------ AVAILABLE DATA

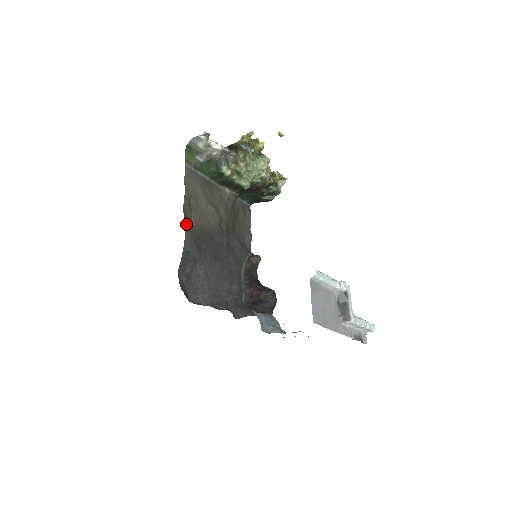
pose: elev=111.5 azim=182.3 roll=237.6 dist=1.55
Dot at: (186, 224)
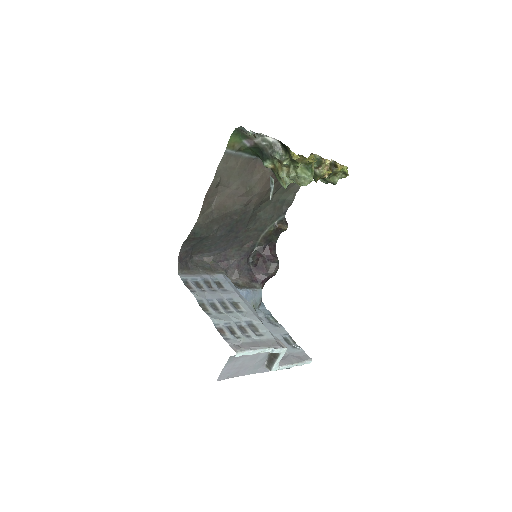
Dot at: (202, 210)
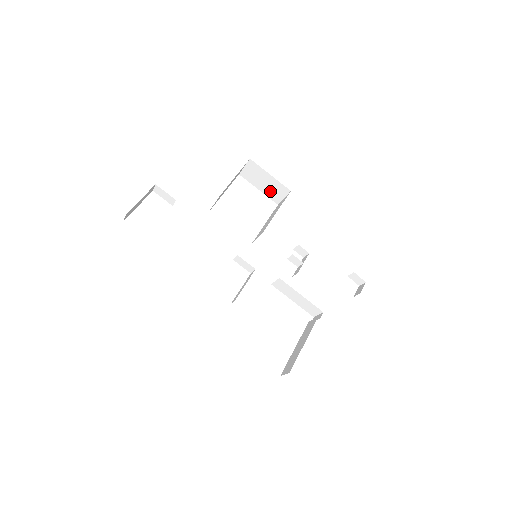
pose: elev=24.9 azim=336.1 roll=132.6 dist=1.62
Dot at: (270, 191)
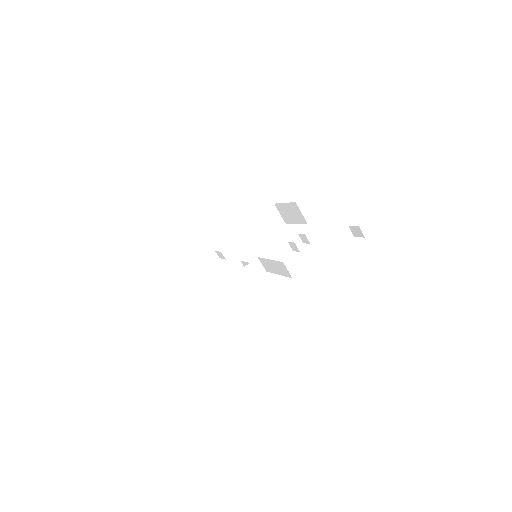
Dot at: (297, 217)
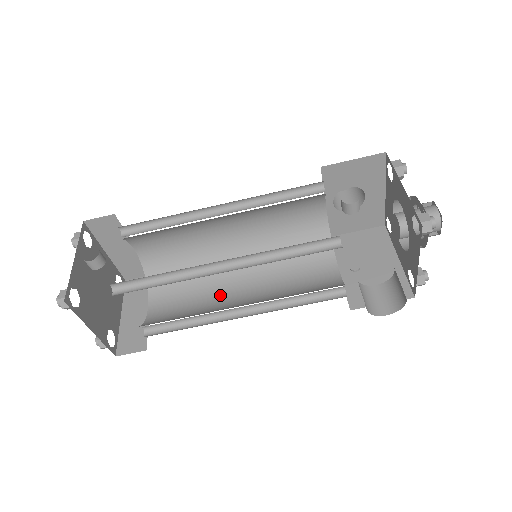
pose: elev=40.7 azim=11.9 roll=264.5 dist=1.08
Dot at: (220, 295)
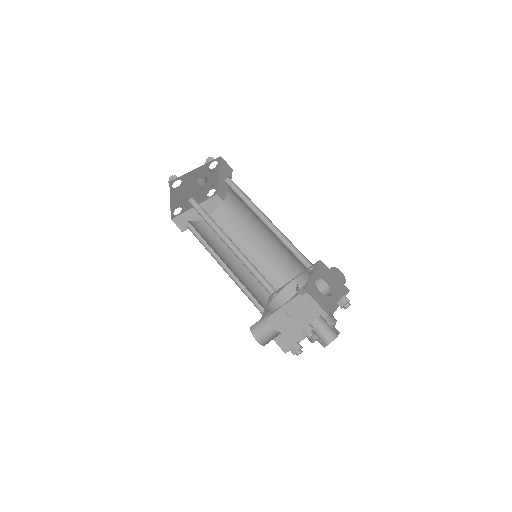
Dot at: occluded
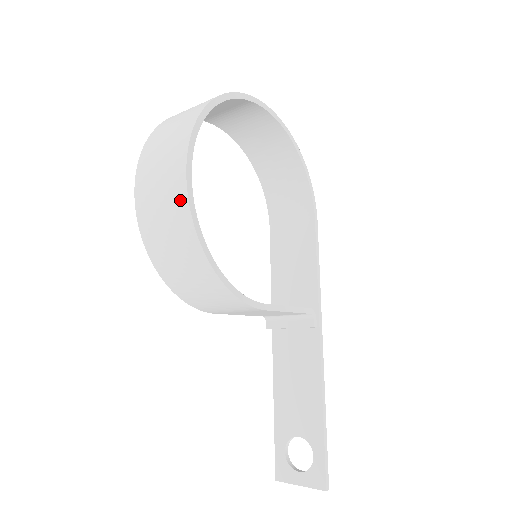
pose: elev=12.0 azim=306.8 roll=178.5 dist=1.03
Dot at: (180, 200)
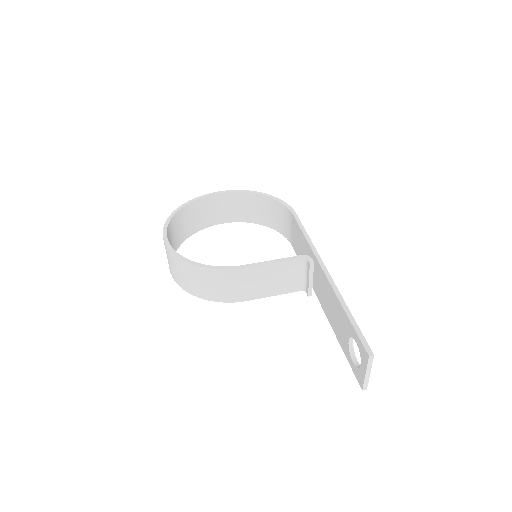
Dot at: (166, 249)
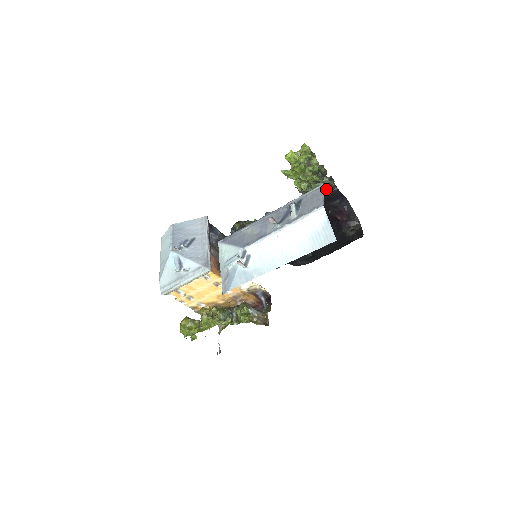
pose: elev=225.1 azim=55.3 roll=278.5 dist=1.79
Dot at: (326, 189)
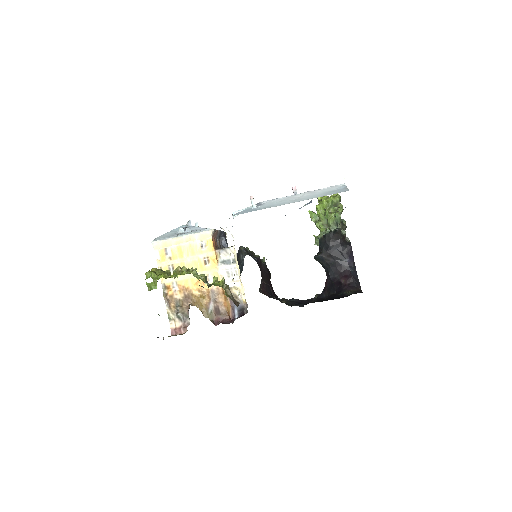
Dot at: (341, 239)
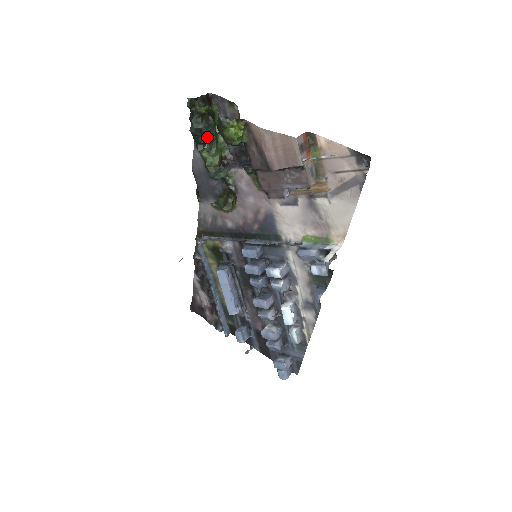
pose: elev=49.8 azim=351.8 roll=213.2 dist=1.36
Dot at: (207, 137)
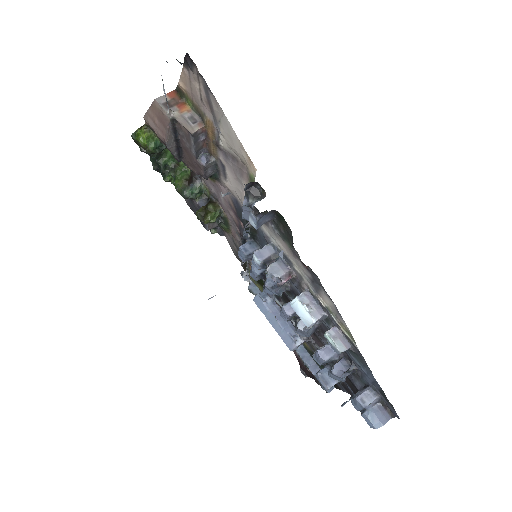
Dot at: (161, 165)
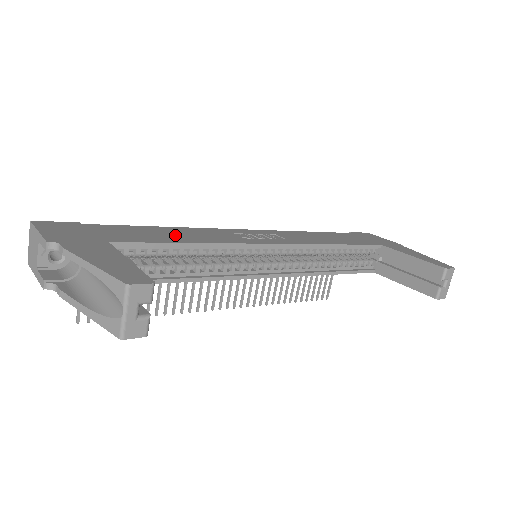
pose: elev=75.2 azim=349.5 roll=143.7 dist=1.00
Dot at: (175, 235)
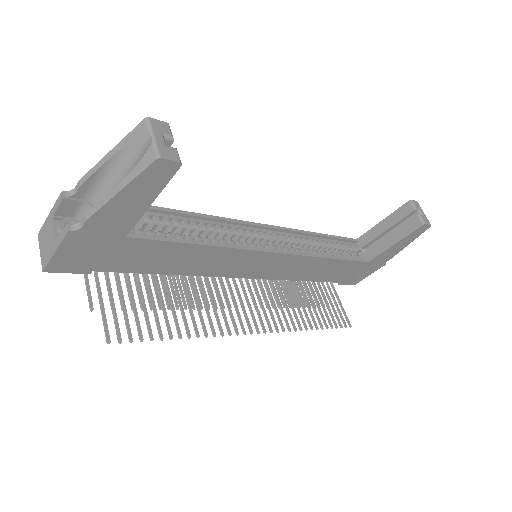
Dot at: occluded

------------

Set out every line of text in the records above as a numbered list, skipping blank lines and leaving the pictures out.

1. pose: elev=111.5 azim=182.3 roll=237.6 dist=1.55
2. Dot at: (186, 224)
3. Dot at: (202, 210)
4. pose: elev=24.9 azim=336.1 roll=132.6 dist=1.62
5. Dot at: (270, 191)
6. Dot at: (297, 217)
7. pose: elev=40.7 azim=11.9 roll=264.5 dist=1.08
8. Dot at: (220, 295)
9. Dot at: occluded
10. pose: elev=12.0 azim=306.8 roll=178.5 dist=1.03
11. Dot at: (180, 200)
12. Dot at: (166, 249)
13. pose: elev=225.1 azim=55.3 roll=278.5 dist=1.79
14. Dot at: (326, 189)
15. Dot at: (341, 239)
16. pose: elev=49.8 azim=351.8 roll=213.2 dist=1.36
17. Dot at: (207, 137)
18. Dot at: (161, 165)
19. pose: elev=75.2 azim=349.5 roll=143.7 dist=1.00
20. Dot at: (175, 235)
21. Dot at: occluded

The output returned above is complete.